Second, the Law is distinct from the Gospel in regard to content. The Law can only make demands. It tells us what we must do, but it is impotent to redeem us from its demands (Galatians 3:12-14). The Law speaks to our works, always showing that even the best of them are tainted with the fingerprints of our sin and insufficient for salvation. The Gospel contains no demand, only the gift of God's grace and truth in Christ. It has nothing to say about works of human achievement and everything to say about the mercy of God for sinners. "The Law tells us what we are to do. No such instruction is contained in the Gospel. On the contrary, the Gospel reveals to us only what God is doing. The Law is speaking concerning our works; the Gospel, concerning the great works of God" (Walther, 9).

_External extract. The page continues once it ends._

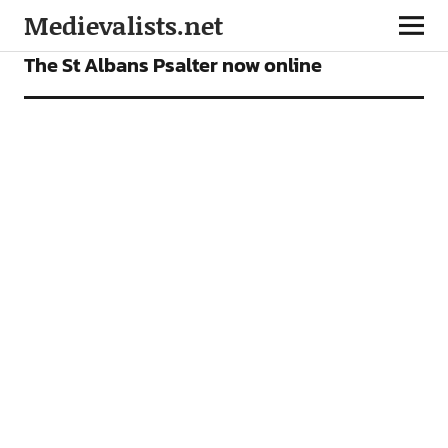
Medievalists.net
NEWS
The St Albans Psalter now online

Third, the Law and the Gospel differ in the promises that each make. The Law offers great good to those who keep its demands. Think what life would be like in a world where the Ten Commandments were perfectly kept. Imagine a universe where God was feared, loved, and trusted above all things and the neighbor was loved so selflessly that there would be no murder, adultery, theft, lying, or coveting. Indeed such a world would be paradise. This is what the Law promises. There is only one stipulation: that we obey its commands perfectly. "Do the Law and you will live", says Holy Scripture (Leviticus 18:5; Luke 10:25-28). The Gospel, by contrast, makes a promise without demand or condition. It is a word from God that does not cajole or manipulate, but simply gives and bestows what it says, namely, the forgiveness of sins. Luther defined the Gospel as "a preaching of the incarnate Son of God, given to us without any merit on our part for salvation and peace. It is a word of salvation, a word of grace, a word of comfort, a word of joy, a voice of the bridegroom and the bride, a good word, a word of peace." This is the word that the church is to proclaim throughout the world (Mark 16:15-16). It is the message that salvation is not achieved but received by grace through faith alone. (Ephesians 2:8-9). The Gospel is a word that promises blessing to those who are cursed, righteousness to the unrighteous, and life to the dead.